Catching dozens of Florida mullet may not carry the esteem of reeling in a large mackerel, but these small bait fish can provide fishermen with the opportunity to get larger catches. Found throughout the state in its estuaries, bayous and lagoons, mullet can be caught using cast nets and lines with multiple hooks, then used as bait to catch Florida's larger sport fish.
Mullet are small, elongated fish found throughout the subtropical waters of the state of Florida. The most common types of mullet in the state are the striped mullet and the white mullet. Mullet are vegetarians that eat aquatic plants and algae floating on the surface or attached to the bottom of shallow waters. They travel in large schools and frequently jump into the air, allowing them to be easily spotted by fishermen.
Mullets can be found throughout Florida in the state's many canals, lagoons, rivers and coves.
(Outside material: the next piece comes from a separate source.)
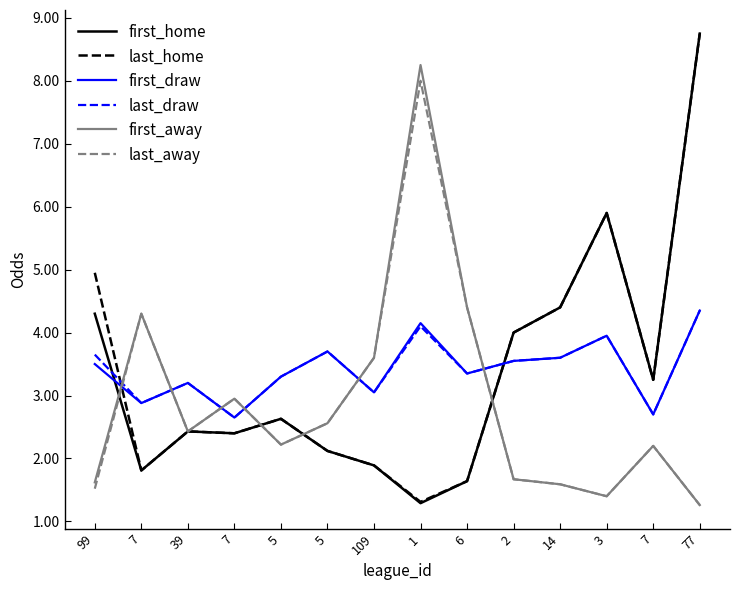

Between 2 and 7, which series saw the biggest shift?

first_draw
Indian River County on the central eastern coast of the state is a common mullet fisherman destination; Fort Desoto Park, located on the Mullet Bayou outside of St. Petersburg, is also a popular mullet fishing spot. Though mullets can be fished on both coasts of Florida, the Gulf Coast side of the state is where most of the commercial mullet fisheries are located.
Because mullets travel in large schools, maximizing your catch requires you to use a large fishing net or a line with several hooks and bobbers attached to it. Typically, mullet fishing is done with a cast net that has mesh no larger than 1/4-inch in size; this allows fishermen to trap mullets of many different sizes. The cast net should also be 3 to 6 inches in size to cover an area large enough to trap many members of the school of mullet. Whether fishing with a net or a line, you can bait the area using an oatmeal mash to lure the fish.
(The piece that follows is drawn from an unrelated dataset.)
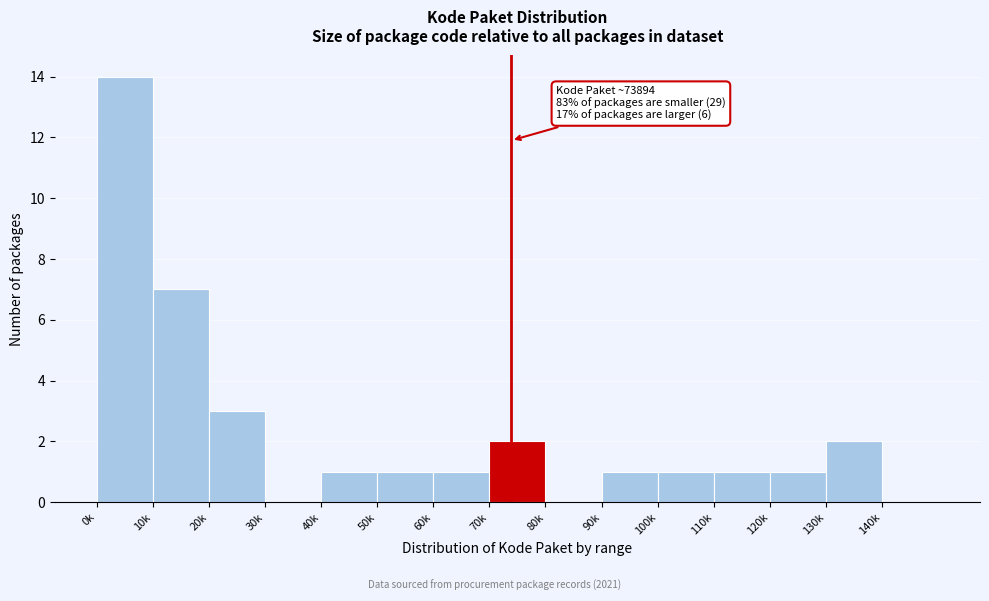

Reading left to right, extract all data points from this chart.

0k=14	10k=7	20k=3	30k=0	40k=1	50k=1	60k=1	70k=2	80k=0	90k=1	100k=1	110k=1	120k=1	130k=2	140k=0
Because mullets are not considered a sport fish in the state of Florida, the regulations for taking the fish are quite lax. Mullets can be taken from any freshwater source in Florida, except specially regulated areas, and they can be fished using a cast net of up to 14 feet in size. All mullets, regardless of size, may be taken, and there are no regulations regarding the amount of mullet you can take in one day. Any other sport fish trapped using the cast net must, however, be released back into the water source.
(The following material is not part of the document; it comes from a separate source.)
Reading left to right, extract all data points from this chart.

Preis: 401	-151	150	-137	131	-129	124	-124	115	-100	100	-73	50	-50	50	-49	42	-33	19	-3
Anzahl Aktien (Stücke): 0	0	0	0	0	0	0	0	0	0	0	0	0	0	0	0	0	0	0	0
Florida mullet fish have a variety of uses. Once caught, they can be filleted and then cooked or smoked. Additionally, Florida mullets are frequently used for baiting larger Flordia game fish, including cobia, dolphin, shark mackerel, ladyfish, jack crevalle, bluefish and Spanish mackerel. The mullet is threaded through a hook in front or behind the dorsal fin, then skimmed along the surface near other bait fish runs to entice bites from larger predator fish. It can also be hooked through its belly to fish for bottom-feeding fish.